Wait until women see premiums quadruple after having a child. My local rep couldn’t tell me if the insurance company would be disallowed from raising my premiums if I self-funded sterilization, provided a doctors note attesting to menopause, swapped over to female partners, or otherwise precluded future pregnancies … and he then he got all annoyed with my expectation that he would have read and, ya know, *understood* the full text of a bill for which he was voting. 

And Republicans will free insurance companies from ACA’s requirement to spend 80-85% of premiums on health services … so all of these sad stories will be coupled with record profits and stock buy-backs within the insurance sector.

Negative Tax Rate

I’ve just about got our taxes completed for the year – we expect a huge refund because we have a tax credit that is 30% of the geothermal installation cost (the credit that made our geothermal system cost almost exactly as much as a far less efficient air exchange heat pump). What I didn’t expect was to receive a federal tax refund that exceeds our federal tax payments.

But the child tax credit is refundable – so we have a carry over for next year from the geothermal system and get a thousand bucks for having a kid. At which point, it occurred to me what Trump may be hiding in his tax returns. Not that he pays 0$ in federal taxes (yeah, I paid a whole heap of money to the state, medicare, social security, sales tax, and property tax too … doesn’t change the fact the federal government is literally giving me more money that I paid them this year) but that he finagles his adjusted income to be sufficiently low to qualify for refundable tax credits.

People get outraged when wealthy people pay a lower tax rate than the poor.

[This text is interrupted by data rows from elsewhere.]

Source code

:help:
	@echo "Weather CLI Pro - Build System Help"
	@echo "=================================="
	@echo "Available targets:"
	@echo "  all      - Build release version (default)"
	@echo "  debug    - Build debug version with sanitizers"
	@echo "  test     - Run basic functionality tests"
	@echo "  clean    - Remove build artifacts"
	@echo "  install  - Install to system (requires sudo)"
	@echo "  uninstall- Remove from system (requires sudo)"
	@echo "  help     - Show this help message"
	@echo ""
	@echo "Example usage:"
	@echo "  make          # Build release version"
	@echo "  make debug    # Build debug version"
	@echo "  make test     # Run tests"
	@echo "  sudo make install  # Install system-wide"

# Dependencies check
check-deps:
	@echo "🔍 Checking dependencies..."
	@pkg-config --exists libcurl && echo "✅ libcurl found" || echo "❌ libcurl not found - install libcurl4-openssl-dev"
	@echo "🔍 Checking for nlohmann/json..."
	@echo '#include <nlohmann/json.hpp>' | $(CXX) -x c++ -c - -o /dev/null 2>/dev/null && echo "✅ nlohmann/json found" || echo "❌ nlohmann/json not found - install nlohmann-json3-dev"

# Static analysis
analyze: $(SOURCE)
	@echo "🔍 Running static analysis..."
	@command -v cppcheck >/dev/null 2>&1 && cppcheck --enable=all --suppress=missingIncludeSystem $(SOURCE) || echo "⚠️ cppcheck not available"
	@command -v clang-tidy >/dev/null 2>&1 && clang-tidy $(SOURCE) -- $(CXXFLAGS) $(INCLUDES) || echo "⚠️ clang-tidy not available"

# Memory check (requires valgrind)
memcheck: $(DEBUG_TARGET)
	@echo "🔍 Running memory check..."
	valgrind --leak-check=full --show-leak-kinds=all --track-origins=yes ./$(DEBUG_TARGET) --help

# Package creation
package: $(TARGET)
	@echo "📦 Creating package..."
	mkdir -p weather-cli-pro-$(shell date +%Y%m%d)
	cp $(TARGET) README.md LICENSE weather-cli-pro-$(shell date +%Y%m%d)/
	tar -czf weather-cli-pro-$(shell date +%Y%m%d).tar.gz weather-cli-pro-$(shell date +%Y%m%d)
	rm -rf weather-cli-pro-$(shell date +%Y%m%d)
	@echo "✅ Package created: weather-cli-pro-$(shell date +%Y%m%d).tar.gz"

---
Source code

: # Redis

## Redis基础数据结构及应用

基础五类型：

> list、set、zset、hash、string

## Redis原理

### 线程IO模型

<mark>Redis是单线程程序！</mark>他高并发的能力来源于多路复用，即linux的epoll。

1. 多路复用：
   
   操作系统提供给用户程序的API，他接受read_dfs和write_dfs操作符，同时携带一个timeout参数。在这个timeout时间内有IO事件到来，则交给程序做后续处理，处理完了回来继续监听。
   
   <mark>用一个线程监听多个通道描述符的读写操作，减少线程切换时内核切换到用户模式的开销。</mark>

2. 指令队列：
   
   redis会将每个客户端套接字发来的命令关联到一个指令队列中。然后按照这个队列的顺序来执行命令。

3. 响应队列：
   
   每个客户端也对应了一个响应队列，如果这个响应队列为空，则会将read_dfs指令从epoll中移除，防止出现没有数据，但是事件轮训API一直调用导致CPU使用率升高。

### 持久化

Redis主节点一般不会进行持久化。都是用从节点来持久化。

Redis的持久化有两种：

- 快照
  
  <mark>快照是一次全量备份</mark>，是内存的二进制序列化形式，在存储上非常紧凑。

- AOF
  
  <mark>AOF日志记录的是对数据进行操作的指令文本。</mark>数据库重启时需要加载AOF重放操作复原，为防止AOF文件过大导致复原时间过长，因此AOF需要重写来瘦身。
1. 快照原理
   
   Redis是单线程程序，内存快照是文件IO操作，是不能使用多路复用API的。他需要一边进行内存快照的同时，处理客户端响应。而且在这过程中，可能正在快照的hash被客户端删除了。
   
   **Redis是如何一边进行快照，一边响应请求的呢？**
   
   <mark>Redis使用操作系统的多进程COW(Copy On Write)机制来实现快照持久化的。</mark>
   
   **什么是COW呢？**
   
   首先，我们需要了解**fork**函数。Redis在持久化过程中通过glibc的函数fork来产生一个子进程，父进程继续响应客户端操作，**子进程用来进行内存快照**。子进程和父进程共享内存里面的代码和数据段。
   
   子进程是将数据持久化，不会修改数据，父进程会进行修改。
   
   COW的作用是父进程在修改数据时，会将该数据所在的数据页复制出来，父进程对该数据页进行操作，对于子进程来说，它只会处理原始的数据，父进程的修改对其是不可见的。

Even more so when wealthy people literally pay less in taxes. But to have the federal government giving a fairly affluent individual a couple of grand extra … that would be shockingly egregious.

Personally … I didn’t try to get the money beyond including the energy efficiency tax credit in my pricing of geothermal and solar systems. I put all of my info into a tax preparation application and got an answer back. It took me a day to realize that that answer actually exceeded my payments (and that the changes I was trying to model for additional HSA contributions didn’t seem to change our refund any because our refund was maxed out and what was changing was the carry forward on form 5695. I’m also not turning it down. We have paid tens of thousands of dollars in federal taxes each year for decades – I’ll consider it getting an extra grand back from last year.